The housing itself is made of metal, which gives a nice solid feel to it. The lightweight cable is 120cm/47in, and has a 45 degree angle on the jack, it also has a clip to secure the cable to your clothing. There are several pieces of accessories included, S/M/L/XL and biflange silicone sleeves to help you find a perfect seal, three pairs of tuning plates for the different sound signatures, a zippered soft case and an airlane adapter. All in all a generous amount of accessories, even if there are no foam sleeves or cleaning tool provided.

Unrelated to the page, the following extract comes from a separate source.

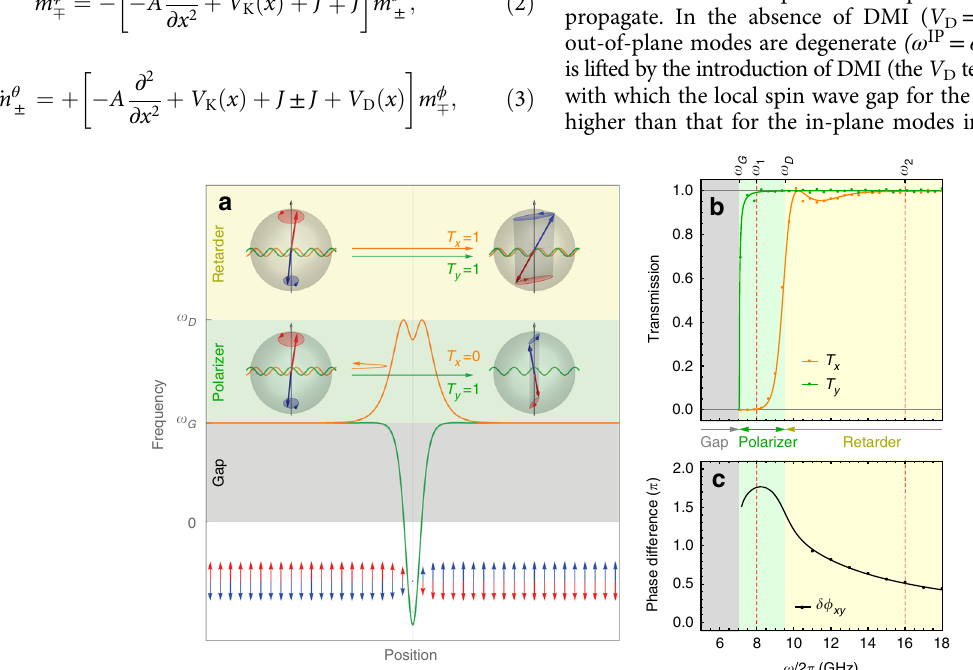
Fig. 2 Polarization-dependent spin wave scattering by an antiferromagnetic domain wall. a The schematic picture of the effective potentials (the square of the local spin wave gap) in an antiferromagnetic domain wall for the x -polarized and y -polarized spin wave modes. The effective potential for y -polarization (the green curve ) is nearly re fl ectionless, hence transmission probability T y ≃ 1 for ω > ω G ; the effective potential for x -polarization (the orange curve ) is a barrier at the domain wall due to V D , hence transmission probability T x ≃ 0 for ω G < ω < ω D and T x ≃ 1 for ω > ω D . The different effective potentials for x and y polarizations also give rise to polarization-dependent phase delays. Therefore, the antiferromagnetic domain wall is a spin wave polarizer in the frequency range between ω G and ω D , and a spin wave retarder in the frequency range above ω D . b The transmission probability T x , y for the linear x - polarized and y -polarized spin wave modes. c The relative phase accumulation δϕ xy = ϕ y − ϕ x between y- polarization and x -polarization across the domain wall. In b , c , the solid curves are calculated from the Green ’ s function method and the dots are obtained from the micromagnetic simulations. Frequencies ω π = 8 GHz and ω π = 16.2 GHz denote the position of the working frequencies used in the simulations for spin wave polarizers in Fig. 3 and spin 1 /2 2 /2 wave quarter-wave plates (retarders) in Fig. 4,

The Quattro’s are very comfortable.
The first thing that strikes you when you see them is how small they are. They can be worn either with the cable running straight down or over the ear. The size and the choice of how to wear them combined with the many different included sleeves makes the Quattro’s exceptionally comfortable to wear, you simply forget they are in your ears. Isolation from ambient noise is quite good, the cable suffers from some microphonic noise but this can be minimised with the clip or wearing them over the ear.

How do they sound?
The Quattro’s use a 7mm dynamic driver coupled with a bassport and the tuning plate already mentioned. As with all dynamic driver IEM’s, they need time to burn in or settle, allow them at least 20-30 hours for this. The tuning plates provide different amounts of warmth to the sound, from the bassy number 1, via the more neutral number 2, to the more analytical sounding number 3, or without a plate (just be careful not to get water inside the housing), which makes them sound like high end open back full size headphones with prominent bass and very bid soundstage.
The different sound signatures provide for different listeners as well as they suit every sort of music, they can produce the full spectrum from hard hitting drums to very expansive and natural sounding guitars and vocals and all the way up to sparkling highs of cymbals.
Hotel California and Comfortably Numb sound simply stunning, the dynamics of the recording really comes alive and I can nearly feel the music as well as hear it, the clarity these can maintain while punching deep bass at you is simply breathtaking. They may not be the most accurate or best suited for critical monitoring or provide the best absolute sound quality out there, but they are really, really good and so involving to listen to. After all, does one go to a concert to dissect and analyse the sound, or to have fun and get involved in the music?

To sum up.
The sound they produce is nothing short of stunning plus it can be tailored to fit the listeners preferences with the tuning plates, they have a generous accessory pack included, while design is subjective these really look nice, build quality and the metal housing deserves both thumbs up, they are light and very small and for my ears one of the most comfortable IEM’s I have ever tried.
The main drawback is the lack of availability in local shops, and a cleaning tool would have been handy to include.

As you probably have guessed already, I do sincerely recommend the Quattro’s, they have nothing to be ashamed of when comparing them to IEM’s that are much more expensive and higher profiled, at the asking price they are a real bargain.